> Recorded data:
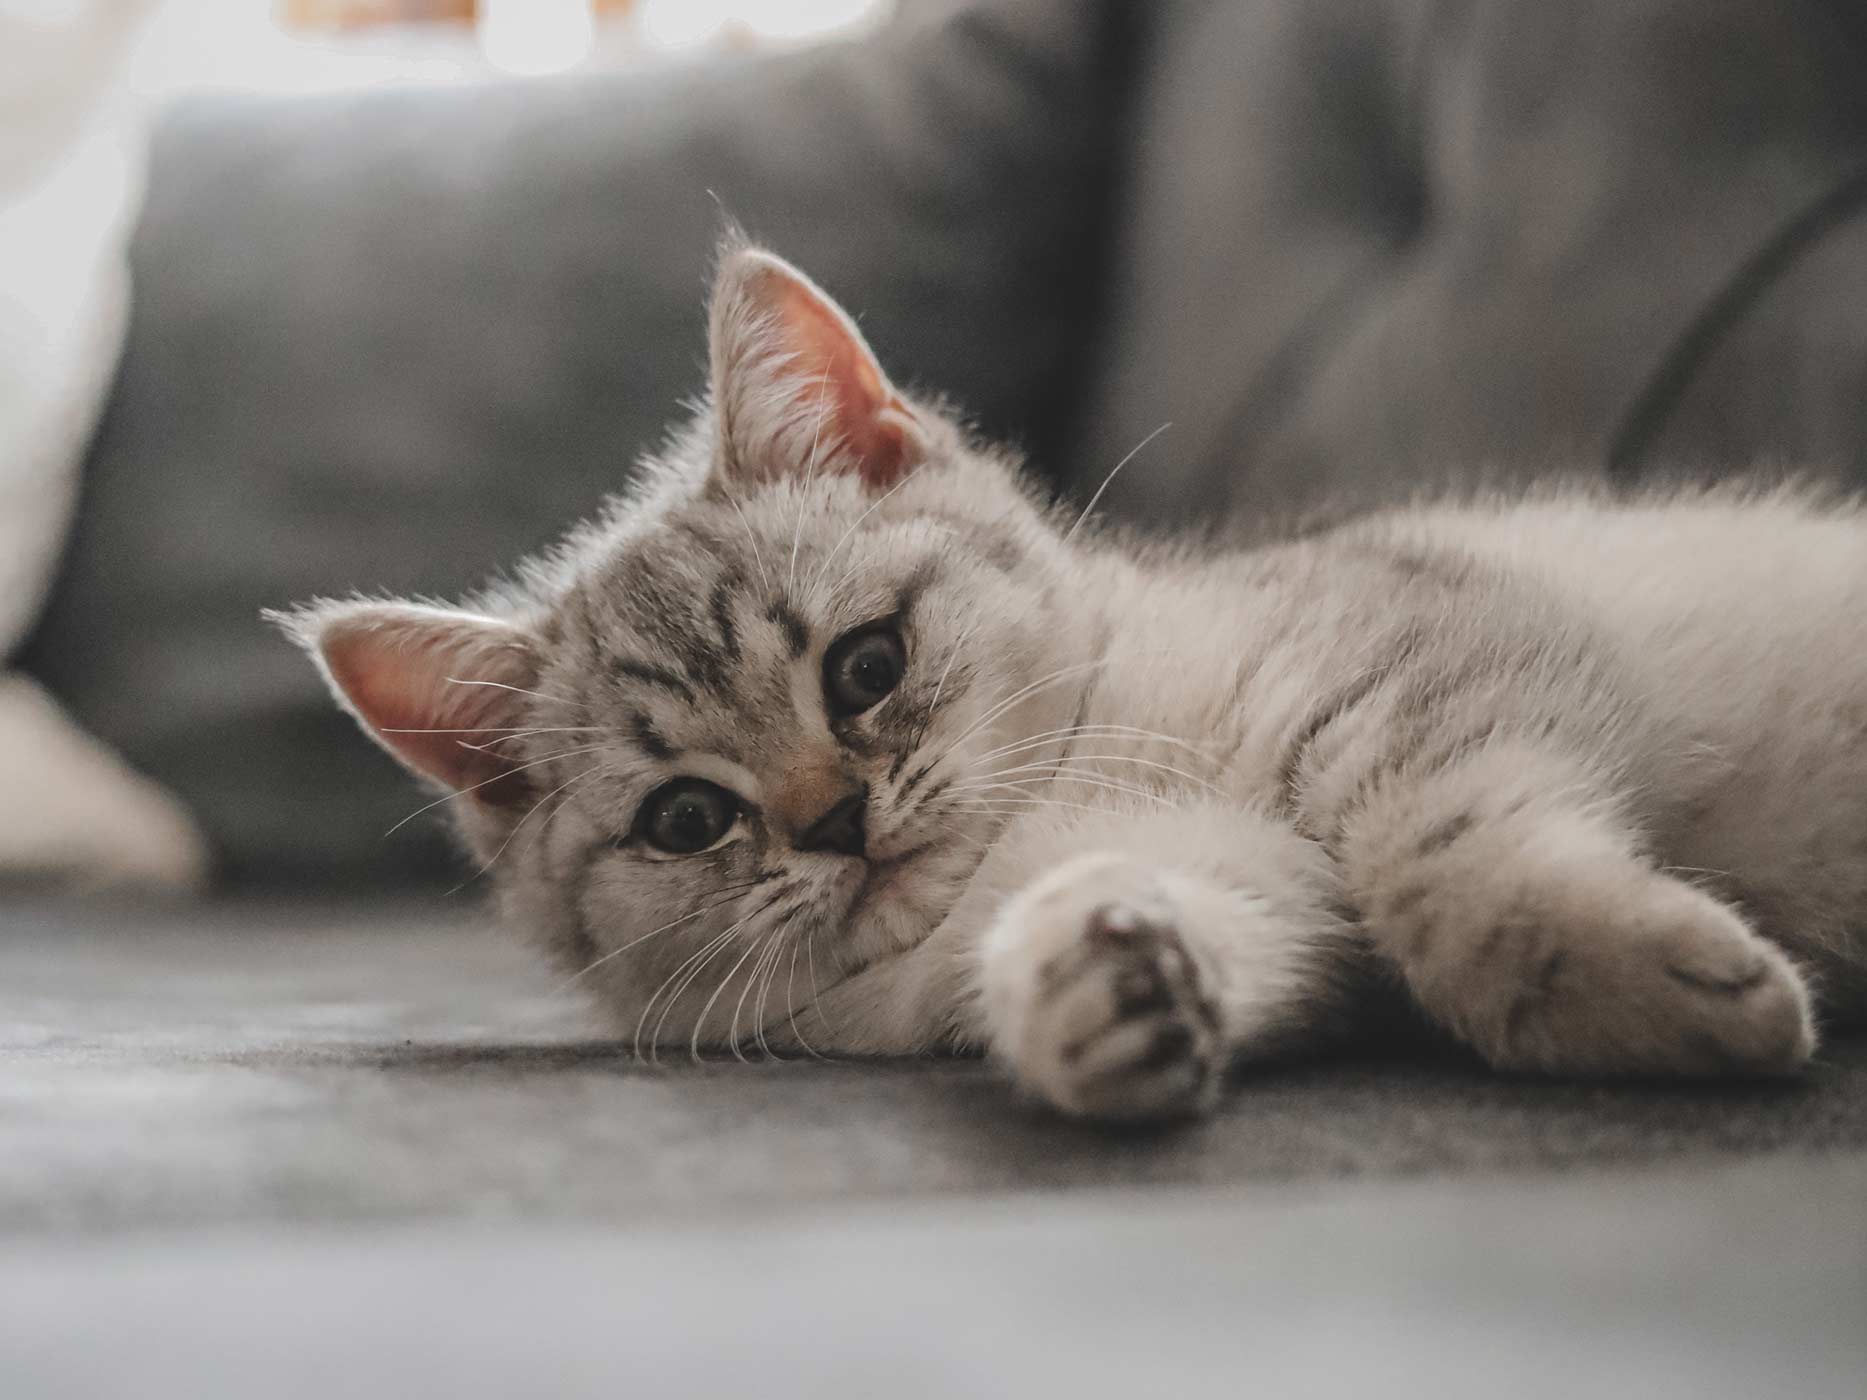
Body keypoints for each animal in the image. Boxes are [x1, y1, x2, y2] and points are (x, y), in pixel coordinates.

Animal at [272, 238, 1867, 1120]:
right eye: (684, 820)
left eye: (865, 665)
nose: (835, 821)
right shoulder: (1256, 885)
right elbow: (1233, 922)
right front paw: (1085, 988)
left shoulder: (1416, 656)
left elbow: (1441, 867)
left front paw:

> Your instructions: How many lines of the listing include the string "right"? Give only the number.

> Output: 4